That is a beautiful name for a beautiful puppy! Thanks for the suggestion.


----------



## gelbergirl (Jun 9, 2007)

Henry thinks the name Ebony & Ebbie for her nickname is completely adorable.


----------



## karlabythec (Nov 9, 2008)

A lady who got one of our German Shepherd puppies named her Ebbie and I think it is so cute!


----------



## marjrc (Jan 13, 2007)

Joanna, welcome aboard the best Havanese forum there is!!!! Your new puppy is a cutie and I'm sure you must be ecstatic! How fun. 

There are some great name sugg'ns already, so not much to add except maybe:

Simonne
Lola - I like this one a lot! 
Cara Mia
Indigo
Rosebud
Annabella
Jacinta
Sophia


----------



## micki2much (Feb 8, 2007)

Joanna - WELCOME! What a beautiful little girl, CONGRATS


----------



## Redorr (Feb 2, 2008)

I am partial to Lola...I named my Lola based on the Barry Manilow song about hot spots north of Havana. And since, I have been reminded of several songs that I sing to Lola at various times:
Whatever Lola wants, Lola Gets (no surprise there)
Lola - the Kinks
Frank and Lola - Jimmy Buffett

Songs are important to sing to a pup!

Welcome to the forum and be sure to share pictures! A Havvy New Year to you and all your girls.


----------



## Tritia (Nov 17, 2007)

One of my favorite doggie names is Lola


----------



## mellowbo (Aug 12, 2007)

Welcome to the forum! I like Raven.
Carole


----------



## Jennifer Clevenger (Jun 26, 2008)

A good friend has a female named Kella. I love the name and wish I had thought of it first.


----------



## Kathie (Jul 31, 2008)

For years I had been planning to name my next dog Chloe but since Abby was 8 months old when we got her I felt that it might be too confusing to change her name at that late date plus I felt that Abby suited her. Maybe I will get my Chloe someday but I'm happy to share the name with you and your new cutie! We want pictures ASAP and welcome to the forum!!

Kathie


----------



## Olive25 (Dec 22, 2008)

I's so excited for you. I'm new here too and we've had our new little girl for almost 3 weeks now. We named her Olive...hence my user name. It's been like having a new baby so be prepared to lose a little sleep and free up lots of time for supervision!

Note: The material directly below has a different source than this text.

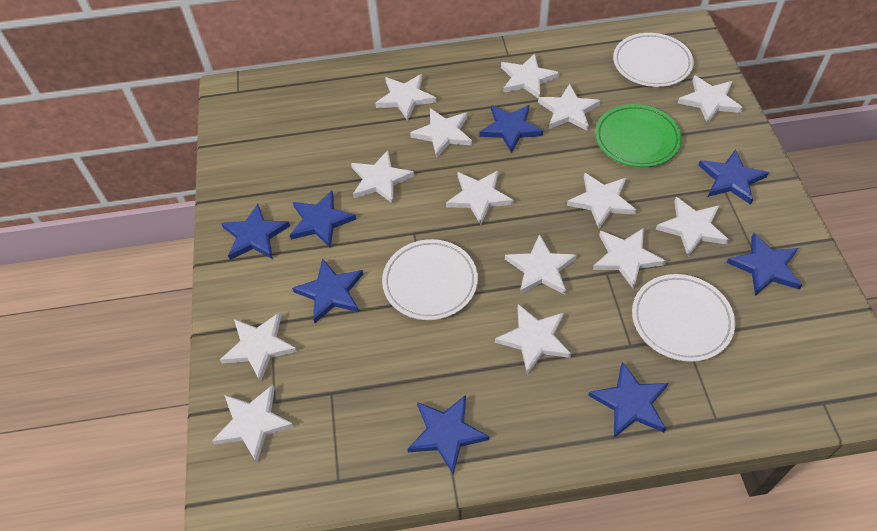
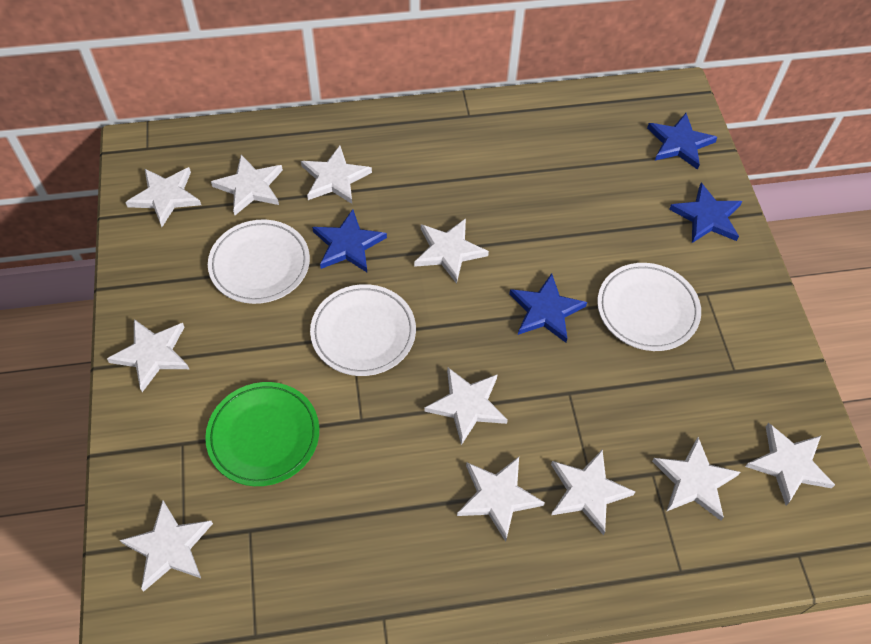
blue star: [221,204,290,260] [290,190,356,248] [292,258,363,323] [407,395,489,474] [479,105,543,153] [588,362,668,438] [698,149,768,205] [726,233,802,296] = 8 -> [312,209,387,272] [509,273,587,343] [647,113,717,170] [669,183,742,243] = 4
white star: [212,385,294,463] [220,312,297,382] [351,150,414,204] [375,74,436,121] [410,108,472,158] [446,171,514,225] [495,304,571,374] [501,54,559,98] [505,234,577,294] [538,84,601,131] [567,173,637,229] [593,228,666,289] [656,197,729,256] [678,76,743,124] = 14 -> [107,319,189,392] [120,501,213,591] [125,167,201,227] [211,155,283,215] [301,146,372,204] [414,218,489,284] [424,368,508,445] [457,457,545,542] [551,449,635,535] [652,437,741,521] [745,423,835,506] = 11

It's so fun though and worth every second.


----------



## RikiDaisyDixie (Apr 15, 2008)

*3 good Celtic names*

our trainer told us two syllables is best. Riki was originally named Noa which means strength in hawaiian...but he would associate his name with no...so we changed it.

Kerry - from a Gaelic word for "dark, dark-haired"; Keriann. 
Kevyn - "beautiful." Keva. 
Kiley - from the word for "attractive." Kyli, Kylee.


----------



## momma_raven (Dec 27, 2008)

*Re: Welcomes and Names*

Thank you everyone for the wonderful warm welcome and beautiful name suggestions!!:biggrin1:


----------



## RikiDaisyDixie (Apr 15, 2008)

*ask and you shall receive*

No worries here when you ask for something, there are so many of us...you will receive and receive! We are the abundance club. Prosperous in thoughts and ideas.

Hav to love it!


----------



## Posh's Mom (Dec 20, 2007)

Well since I kept my breeder's name for Posh, I still dream of naming a Havanese some day.

I am partial to "food" names so for a girl I like the following:
Cupcake
Sweet Pea (Not a food name but cute nonetheless)
Honey Bun (Honey for short)
Blueberry
Batata (Cuban Sweet Potato)
Candy
Coco (As in Coco Chanel, again not food, I know...)
Olive Juice (As in "I love you")
Sugar 
Wasabi 
Persimon

You get the idea!


----------



## havjump (Apr 18, 2007)

Joanna..Is your big day Tomorrow?????


----------



## momma_raven (Dec 27, 2008)

*Re: Is tomorrow the big day?*

YES IT IS!!!! I CAN'T WAIT! I AM GETTING HER AT 10:30 IN THE MORNING, SO I WILL POST PICTURES AFTER I GET HOME TOMORROW AFTERNOON.:biggrin1:


----------



## Mraymo (Oct 30, 2007)

Oh goody puppy pictures! Good luck with your new baby. Enjoy.


----------